_YOUR INSTRUCTIONS_
Rewrite every row below, changing "series" to "data series" and keeping everything else unchanged. Leave out the pictures.

_THE DATA_
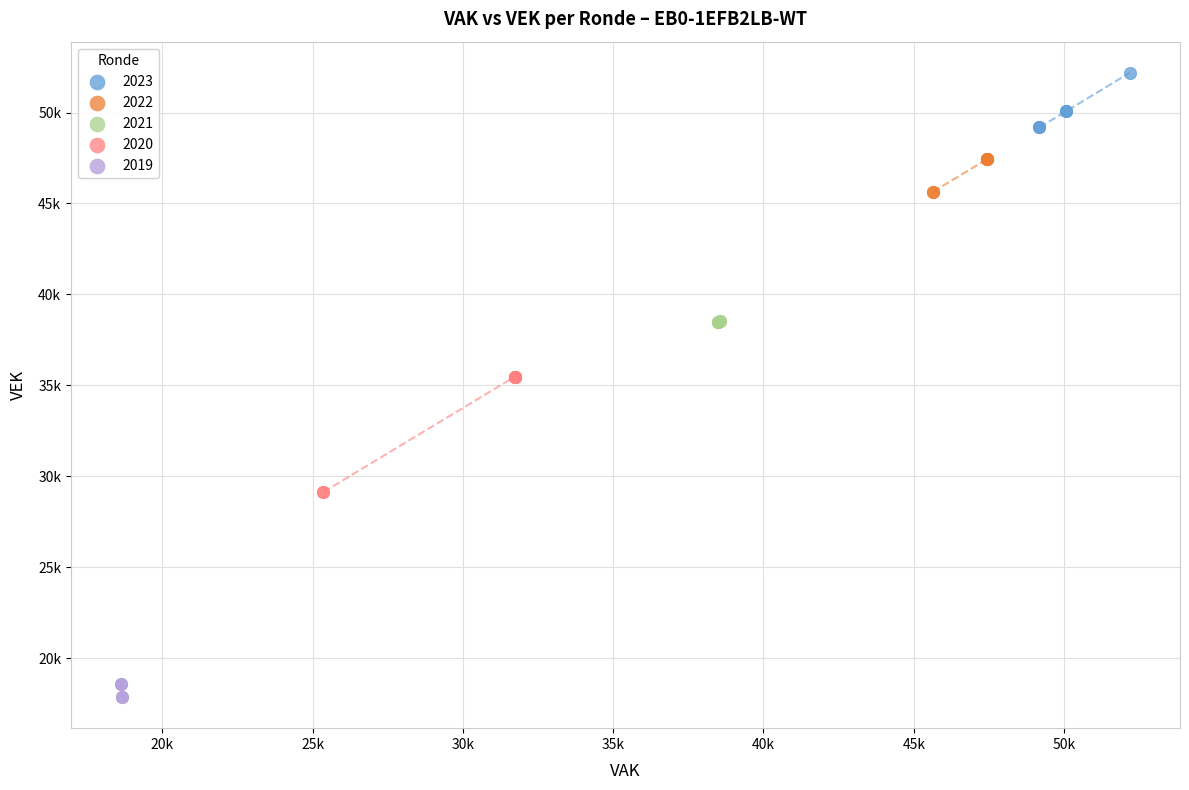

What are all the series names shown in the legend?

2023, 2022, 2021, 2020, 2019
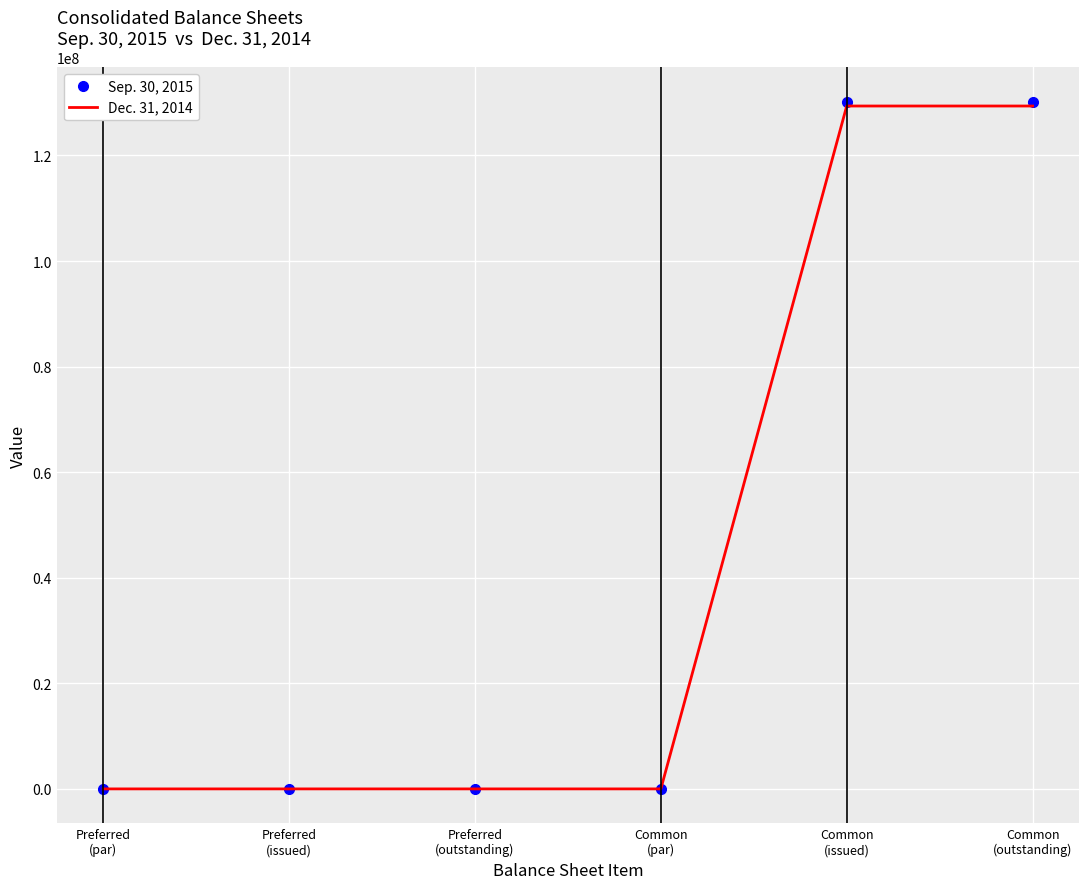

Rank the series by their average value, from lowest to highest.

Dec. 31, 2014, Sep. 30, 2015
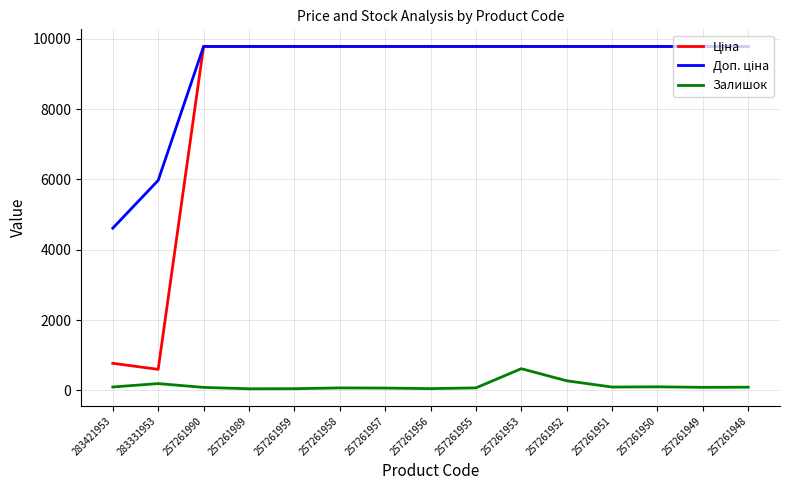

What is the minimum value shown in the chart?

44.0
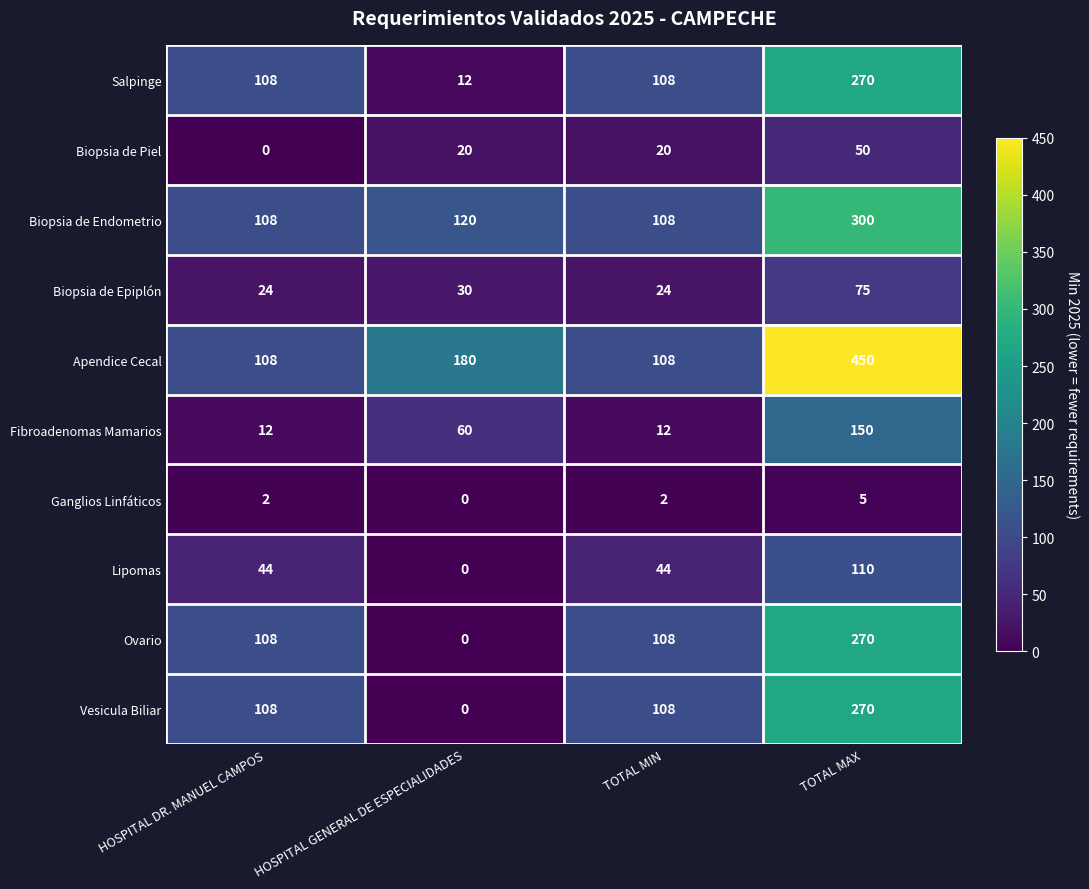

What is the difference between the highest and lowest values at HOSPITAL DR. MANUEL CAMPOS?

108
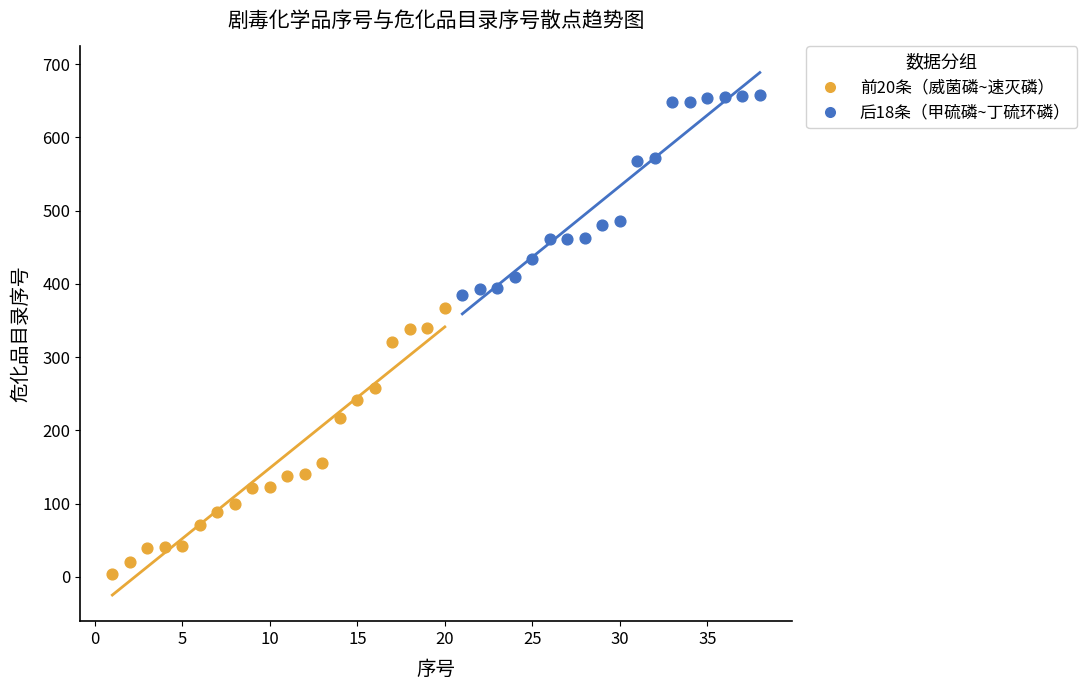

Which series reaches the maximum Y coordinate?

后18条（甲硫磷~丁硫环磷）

_WRITTEN ANSWER_
What are all the data series names shown in the legend?

2023, 2022, 2021, 2020, 2019

Rank the data series by their average value, from lowest to highest.

Dec. 31, 2014, Sep. 30, 2015

What is the minimum value shown in the chart?

44.0

What is the difference between the highest and lowest values at HOSPITAL DR. MANUEL CAMPOS?

108

Which data series reaches the maximum Y coordinate?

后18条（甲硫磷~丁硫环磷）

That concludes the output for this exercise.